Life is not easy for anyone, those who say it is easy for are not telling the truth. A disclaimer on this post is that I'm not trying to complain or say life is harder for me. I'm just throwing it out there. Which I don't know why I am putting this disclaimer on here, 'cuz I really don't like disclaimers, but here it goes.

God has placed a LOT of beautiful and wonderful women on this Earth! This can also make things difficult in this day in age.

As a teenage guy (and just as a guy in general), I see girls and it is hard to fight back the lustful thoughts, but I do my best and pray for strength through it. Why do I try not to think these things, well multiple reasons. First because the Lord my God told me not to and I love him so much that I don't want to. Second, I think women deserve more respect than given, and should not just be looked at and lusted over as a piece of property. Third, I love my future wife (no idea who she is yet) so much that I don't want to even think about other women in such a matter. This list goes on, but I'll stop there.

It saddens me that so many teenagers have sex. I once did a paper about teenage sex, and did some researching. I found that 4 out of every 5 teens have sex. This is sad. This makes it no surprise how sexual tv and advertising has gotten. I know that I don't know how good it feels, or whatever, but I know that more happens during sex than just something that feels physically good. I know that a part of you becomes a part of the other person, no matter how young or many times they've done it. This is why I don't want to give a part of me in this way to anyone, but my future wife.

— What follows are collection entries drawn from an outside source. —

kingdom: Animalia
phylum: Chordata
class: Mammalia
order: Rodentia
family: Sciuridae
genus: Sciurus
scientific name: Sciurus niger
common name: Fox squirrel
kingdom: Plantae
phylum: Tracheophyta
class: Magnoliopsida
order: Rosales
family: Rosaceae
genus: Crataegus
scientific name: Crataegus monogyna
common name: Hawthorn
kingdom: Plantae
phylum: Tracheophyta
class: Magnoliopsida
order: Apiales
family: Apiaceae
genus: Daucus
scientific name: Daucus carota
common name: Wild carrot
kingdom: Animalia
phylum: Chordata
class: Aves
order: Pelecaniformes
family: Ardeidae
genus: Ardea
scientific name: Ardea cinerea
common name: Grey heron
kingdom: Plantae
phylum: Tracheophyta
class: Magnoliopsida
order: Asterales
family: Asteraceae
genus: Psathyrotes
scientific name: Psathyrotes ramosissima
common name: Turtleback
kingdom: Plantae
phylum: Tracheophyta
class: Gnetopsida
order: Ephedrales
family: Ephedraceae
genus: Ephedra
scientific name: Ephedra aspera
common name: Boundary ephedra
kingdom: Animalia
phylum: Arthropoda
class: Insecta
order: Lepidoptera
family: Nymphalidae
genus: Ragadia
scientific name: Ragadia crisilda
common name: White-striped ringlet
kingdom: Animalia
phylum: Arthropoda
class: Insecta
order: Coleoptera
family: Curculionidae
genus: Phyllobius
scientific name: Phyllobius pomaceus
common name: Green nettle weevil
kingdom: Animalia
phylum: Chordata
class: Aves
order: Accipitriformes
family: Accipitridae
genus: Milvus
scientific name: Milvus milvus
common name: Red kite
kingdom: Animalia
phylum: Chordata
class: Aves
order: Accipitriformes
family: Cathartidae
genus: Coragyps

I have found a lot of awesome and very beautiful Christian girls. It never fails that after I meet them, one of the first things I do, is pray and say "God is she the one?" This happens to me all the time. I'm not asking anymore. I'm asking God help me find the one. I know I'm 19, and definitely not ready to get married, but when I find a girl that I even want to date, one of the first things I will ask myself is if I can marry her. This may sound funny to well, everyone, but it's not a joke. I don't want to mess around with the lets just have a good time while we're young attitude, as I only get one life here, and I want to spend it with the right woman.

Another note to this post is that I'm not over stressed thinking about this, or even really looking, it's just some more random thoughts that have gone through my head this last week, and felt like sharing.